Reputation: 33
I have a database table with a Value column that contains comma delimited strings and I need to order on the Value column with a SQL query:
Column ID Value
1 ff, yy, bb, ii
2 kk, aa, ee
3 dd
4 cc, zz
If I use a simple query and order by Value ASC, it would result in an order of Column ID: 4, 3, 1, 2, but the desired result is Column ID: 2, 1, 4, 3, since Column ID '2' contains aa, '1' contains bb, and etc.
By the same token, order by Value DESC would result in an order of Column ID: 2, 1, 3, 4, but the desired result is Column ID: 4, 1, 2, 3.
My initial thought is to have two additional columns, 'Lowest Value' and 'Highest Value', and within the query I can order on either 'Lowest Value' and 'Highest value' depending on the sort order. But I am not quite sure how to sort the highest and lowest in each row and insert them into the appropriate columns. Or is there another solution without the use of those two additional columns within the sql statement? I'm not that proficient in sql query, so thanks for your assistance.
Upvotes: 1
Views: 3878
Reputation: 156
string / array splitting (and creation, for that matter) is covered quite extensively. You might want to have a read of this, one of the best articles out there covering a comparison of the popular methods. Once you have the values the rest is easy.

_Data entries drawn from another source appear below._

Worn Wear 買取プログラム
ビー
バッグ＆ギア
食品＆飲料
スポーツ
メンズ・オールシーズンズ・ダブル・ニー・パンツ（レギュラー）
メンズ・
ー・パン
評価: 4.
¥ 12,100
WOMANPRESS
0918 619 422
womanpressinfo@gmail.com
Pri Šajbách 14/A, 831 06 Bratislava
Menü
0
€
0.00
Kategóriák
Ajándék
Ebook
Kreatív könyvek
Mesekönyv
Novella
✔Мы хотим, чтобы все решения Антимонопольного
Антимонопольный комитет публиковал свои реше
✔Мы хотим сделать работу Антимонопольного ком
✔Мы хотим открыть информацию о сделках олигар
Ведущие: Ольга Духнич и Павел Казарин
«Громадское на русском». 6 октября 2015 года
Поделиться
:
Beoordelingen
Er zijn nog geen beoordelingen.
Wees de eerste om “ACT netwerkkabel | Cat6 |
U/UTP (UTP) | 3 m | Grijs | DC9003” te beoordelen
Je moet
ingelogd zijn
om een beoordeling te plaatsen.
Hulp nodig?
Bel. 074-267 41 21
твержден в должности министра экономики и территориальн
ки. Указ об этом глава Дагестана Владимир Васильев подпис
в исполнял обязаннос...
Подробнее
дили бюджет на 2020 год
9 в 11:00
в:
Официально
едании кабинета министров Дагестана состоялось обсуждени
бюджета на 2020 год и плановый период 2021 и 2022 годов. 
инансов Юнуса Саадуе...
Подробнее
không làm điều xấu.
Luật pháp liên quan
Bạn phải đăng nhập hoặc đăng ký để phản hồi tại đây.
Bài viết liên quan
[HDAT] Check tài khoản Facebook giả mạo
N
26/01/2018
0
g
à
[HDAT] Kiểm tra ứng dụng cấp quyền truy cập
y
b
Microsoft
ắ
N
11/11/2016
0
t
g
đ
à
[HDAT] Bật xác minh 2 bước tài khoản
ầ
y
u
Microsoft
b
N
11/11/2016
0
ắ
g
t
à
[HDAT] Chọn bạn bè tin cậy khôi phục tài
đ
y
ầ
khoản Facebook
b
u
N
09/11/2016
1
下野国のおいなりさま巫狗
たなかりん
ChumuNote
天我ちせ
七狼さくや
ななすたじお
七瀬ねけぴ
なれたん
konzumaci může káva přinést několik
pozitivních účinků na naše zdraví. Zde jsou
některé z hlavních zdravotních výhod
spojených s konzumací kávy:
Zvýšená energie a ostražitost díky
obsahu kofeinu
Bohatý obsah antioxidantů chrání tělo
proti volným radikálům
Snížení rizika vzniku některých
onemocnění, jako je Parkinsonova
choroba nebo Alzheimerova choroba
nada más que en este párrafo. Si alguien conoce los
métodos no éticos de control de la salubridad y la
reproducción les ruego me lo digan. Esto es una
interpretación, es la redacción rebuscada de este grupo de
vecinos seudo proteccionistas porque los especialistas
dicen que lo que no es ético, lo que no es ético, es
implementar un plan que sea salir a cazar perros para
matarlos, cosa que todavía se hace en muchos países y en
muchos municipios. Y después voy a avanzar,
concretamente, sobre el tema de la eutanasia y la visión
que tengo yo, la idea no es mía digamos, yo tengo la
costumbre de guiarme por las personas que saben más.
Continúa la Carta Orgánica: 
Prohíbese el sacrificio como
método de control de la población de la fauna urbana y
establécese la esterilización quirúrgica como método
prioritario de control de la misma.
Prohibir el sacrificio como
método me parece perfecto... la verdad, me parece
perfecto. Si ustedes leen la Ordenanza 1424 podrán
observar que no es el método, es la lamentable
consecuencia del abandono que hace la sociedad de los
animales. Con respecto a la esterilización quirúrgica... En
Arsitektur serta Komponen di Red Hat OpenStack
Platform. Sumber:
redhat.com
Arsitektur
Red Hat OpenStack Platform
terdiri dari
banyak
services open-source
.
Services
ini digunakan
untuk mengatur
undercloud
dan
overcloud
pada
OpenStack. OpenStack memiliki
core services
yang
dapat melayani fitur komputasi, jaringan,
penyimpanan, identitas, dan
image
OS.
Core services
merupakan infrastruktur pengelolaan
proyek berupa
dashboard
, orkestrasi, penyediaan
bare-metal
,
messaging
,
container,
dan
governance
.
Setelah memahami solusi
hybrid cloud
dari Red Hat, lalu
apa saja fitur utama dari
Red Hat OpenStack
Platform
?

http://sqlperformance.com/2012/07/t-sql-queries/split-strings
Funnily enough I did something like this just the other week in a cross-applied table function to do some data cleansing, improving performance 8 fold over the looped version in place.
Upvotes: 1
Reputation: 116110
Best solution is not to store a single comma separated value at all. Instead have a detail table Values which can have multiple rows per ID, with one value each.
If you have the possibility to alter the data structure (and by your own suggestion of adding columns, it seems you have), I would choose that solution.
To sort by lowest value, you could then write a query similar to the one below.
select
t.ID
from
YourTable t
left join ValueTable v on v.ID = t.ID
group by
t.ID
order by
min(v.Value)
But this structure also allows you to write other, more advanced queries. For instance, this structure makes it easier and more efficient to check if a row matches a specific value, because you don't have to parse the list of values every time, and separate values can be indexed better.